Den Maler Georg Müller vom Siel interessierte schon zu Beginn des 20. Jahrhunderts das Verhältnis von Landschaftsmalerei und Fotografie in formaler und ästhetischer Hinsicht. Fotografien dienten ihm als Vorlagen. Kompositorische Grundprinzipien der fotografischen Aufnahmen finden sich in seinen gemalten Bildern wieder.2 Für Daniel Schlindwein stellt sich die Frage andersherum. In welcher Weise lassen sich kompositorische Prinzipien aus der Malerei für die Fotografie nutzen? Welches Bild von Landschaft soll mit der Fotokamera dargestellt werden? Die urwüchsige Landschaft des Altrheins fasziniert Schlindwein, der in Gengenbach aufgewachsen ist, seit der Kindheit. So begibt er sich in die Landschaft, in das Dickicht, das er von innen heraus zeigt, in seiner Unmittelbarkeit, als Teil der Natur. In ihrer Direktheit leben die Fotografien von den Strukturen des Dickichts. Schlindwein ist nicht der stille distanzierte Beobachter, sondern der involvierte Teilhaber. Über die dokumentarische Ablichtung hinaus entsteht ein eigenständiges, erlebtes Bild, das bildlichen Gesetzen gehorcht. Kompositorische Elemente wie Vordergrund und Hintergrund, Linienverläufe, dann helle und dunkle Partien, farbliche Akzente übernehmen die Hauptrolle und sind Ausdruck von Gestaltung ohne digitale Nachbearbeitung, Gestalten durch Erfassen. Die Kameraperspektive, die Wahl des Ausschnitts und die Berücksichtigung der Lichtverhältnisse spielen in Schlindweins Aufnahmen untrennbar zusammen.

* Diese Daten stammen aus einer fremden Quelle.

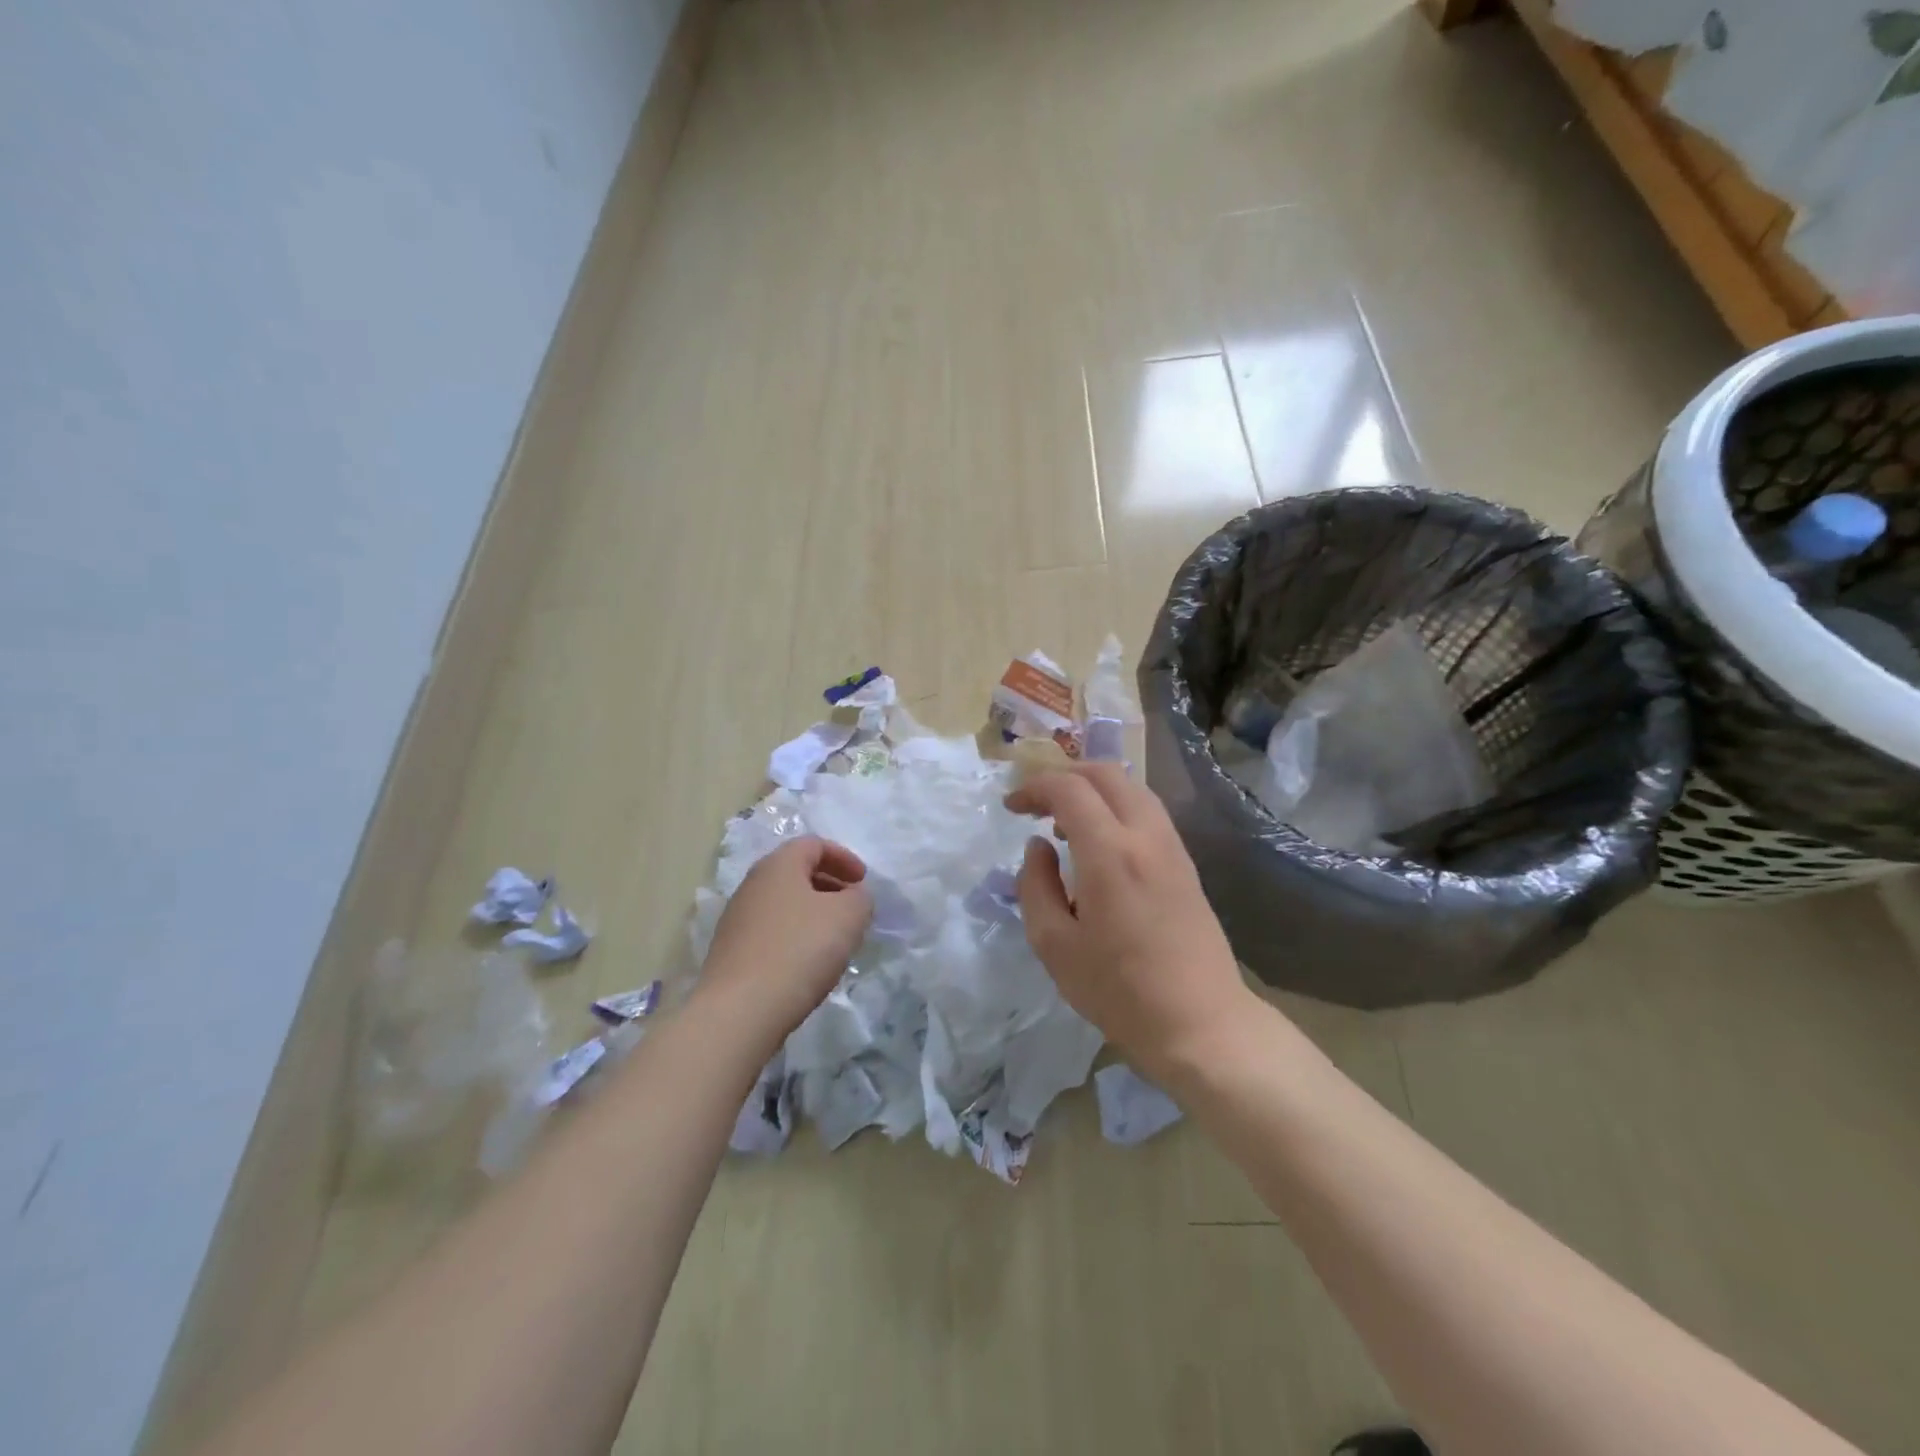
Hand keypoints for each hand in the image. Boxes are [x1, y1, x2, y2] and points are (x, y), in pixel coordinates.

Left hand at [698, 837, 873, 1047]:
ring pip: (784, 904)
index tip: (863, 882)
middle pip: (796, 873)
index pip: (813, 844)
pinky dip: (795, 937)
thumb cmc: (799, 950)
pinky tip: (808, 964)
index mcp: (778, 866)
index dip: (843, 857)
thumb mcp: (848, 917)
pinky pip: (772, 932)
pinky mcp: (731, 952)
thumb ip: (860, 898)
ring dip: (813, 914)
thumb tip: (854, 897)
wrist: (740, 1011)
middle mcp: (752, 885)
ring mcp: (737, 919)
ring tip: (835, 940)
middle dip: (829, 885)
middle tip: (853, 908)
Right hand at [1005, 764, 1253, 1079]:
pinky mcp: (1185, 864)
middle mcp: (1145, 836)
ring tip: (1064, 823)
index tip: (1011, 807)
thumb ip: (1036, 886)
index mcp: (1110, 852)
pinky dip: (1116, 807)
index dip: (1034, 788)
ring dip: (1093, 789)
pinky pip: (1147, 812)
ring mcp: (1172, 847)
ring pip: (1132, 788)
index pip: (1069, 789)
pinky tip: (1099, 843)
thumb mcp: (1055, 945)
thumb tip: (1037, 848)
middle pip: (1105, 773)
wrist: (1201, 1023)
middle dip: (1064, 776)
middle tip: (1035, 803)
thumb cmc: (1119, 991)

So ist es kein Zufall, wenn ein einzelner Pappelstamm dort hervorragt, wo der Lichtschein im Hintergrund wie eine Gloriole wirkt und das Singuläre noch hervorhebt. Mit der Kameraperspektive lässt der Fotograf auch den Betrachter teilhaben, nimmt ihn in die Landschaft mit hinein, der Vordergrund ist nah, der Blick in die Weite wird vermieden, einen Horizont gibt es in diesen Landschaftsaufnahmen nicht. Genau diese Auffassung bewirkt die Unmittelbarkeit, das Eins sein mit dieser Landschaft. Die farblichen Differenzierungen durch das Licht werden bewusst ins Kalkül gezogen, wie nicht allein die Gegenlichtaufnahme des Ufersaums über das stille Wasser hinweg zeigt. Die farblichen Akzente sind oft nur minimal, das Rot auf einem Schild oder der Bemalung einer Schranke, das grüne Fleckchen einer Pflanze, die durch das Dickicht schimmert. Trotzdem erzeugen die farblichen Akzente große Wirkung hinsichtlich des Verhältnisses von Teil und Ganzem, hinsichtlich der Differenzierung im Bild.

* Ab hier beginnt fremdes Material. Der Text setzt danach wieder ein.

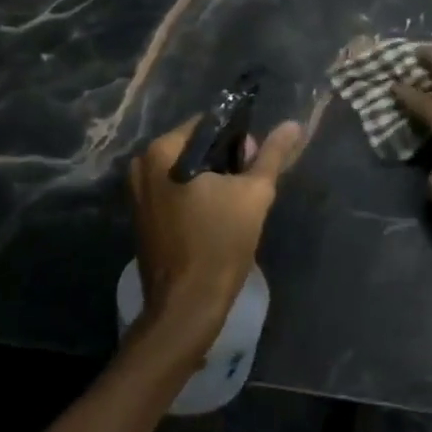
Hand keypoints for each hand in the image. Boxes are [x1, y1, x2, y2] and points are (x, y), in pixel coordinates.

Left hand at [128, 116, 303, 358]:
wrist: (186, 307)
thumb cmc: (219, 244)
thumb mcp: (254, 194)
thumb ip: (272, 154)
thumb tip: (293, 125)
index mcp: (163, 151)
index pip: (210, 124)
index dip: (239, 139)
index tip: (254, 165)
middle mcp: (143, 165)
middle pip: (196, 146)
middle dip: (226, 161)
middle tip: (248, 187)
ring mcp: (138, 193)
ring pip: (186, 170)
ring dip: (213, 180)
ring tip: (235, 205)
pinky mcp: (142, 217)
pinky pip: (174, 191)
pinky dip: (196, 197)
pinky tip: (216, 217)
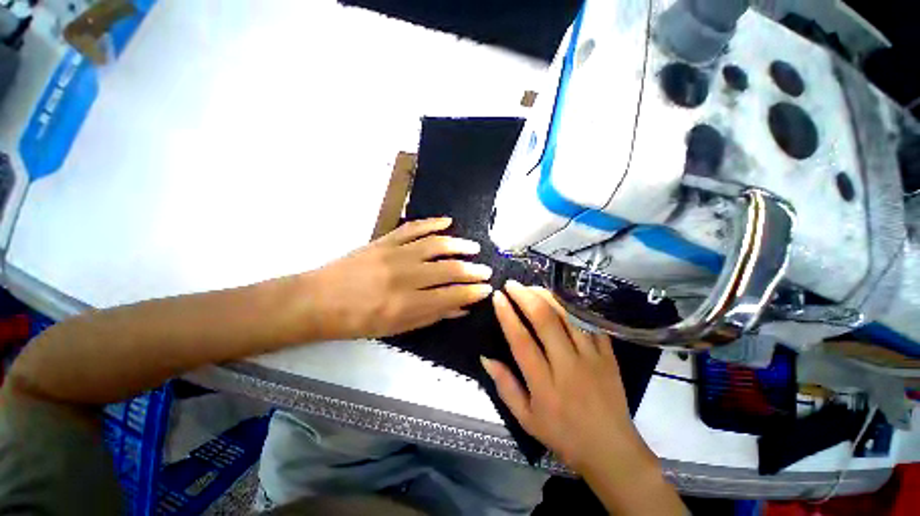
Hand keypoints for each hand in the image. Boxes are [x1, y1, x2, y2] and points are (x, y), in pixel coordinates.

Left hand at [303, 217, 492, 339]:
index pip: (450, 296)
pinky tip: (447, 222)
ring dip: (459, 245)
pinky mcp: (384, 240)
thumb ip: (431, 316)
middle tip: (487, 271)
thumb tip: (460, 308)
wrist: (318, 300)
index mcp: (406, 305)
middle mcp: (404, 277)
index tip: (487, 289)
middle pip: (448, 270)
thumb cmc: (357, 322)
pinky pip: (413, 228)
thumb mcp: (396, 328)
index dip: (472, 293)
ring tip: (474, 248)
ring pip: (435, 245)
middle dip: (472, 271)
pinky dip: (432, 223)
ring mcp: (394, 254)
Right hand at [482, 280, 654, 474]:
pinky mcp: (609, 355)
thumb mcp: (526, 419)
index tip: (498, 297)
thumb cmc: (563, 436)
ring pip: (568, 316)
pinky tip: (561, 297)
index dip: (507, 315)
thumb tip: (485, 357)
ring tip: (532, 287)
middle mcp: (568, 366)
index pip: (521, 341)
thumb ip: (505, 386)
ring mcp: (592, 358)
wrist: (612, 451)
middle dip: (525, 296)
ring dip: (547, 296)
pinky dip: (574, 306)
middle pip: (545, 320)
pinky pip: (591, 322)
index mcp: (544, 385)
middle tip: (512, 285)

Wenn Daniel Schlindwein diese Aufnahmen in seiner Diplomarbeit, für die sie entstanden sind, mit den Worten „An eine Landschaft“ überschreibt, so ist dem nichts hinzuzufügen.



Text von Dr. Susanne Ramm-Weber, Kunstwissenschaftlerin und Slavistin, Offenburg

ramm-weber@t-online.de

1 Marta Herford, Steven Jacobs, Frank Maes (Hg.): Pittoresk. Neue Perspektiven auf das Landschaftsbild. Ausstellungskatalog. 2009, S. 11.
2 Küster, Bernd: Vom Umgang des Künstlers mit der Fotografie. In: Ders. (Hg.): “Ich sehe eben anders”. Fotografie in Nordwestdeutschland im 20. Jahrhundert. Bremen 2006, S. 34.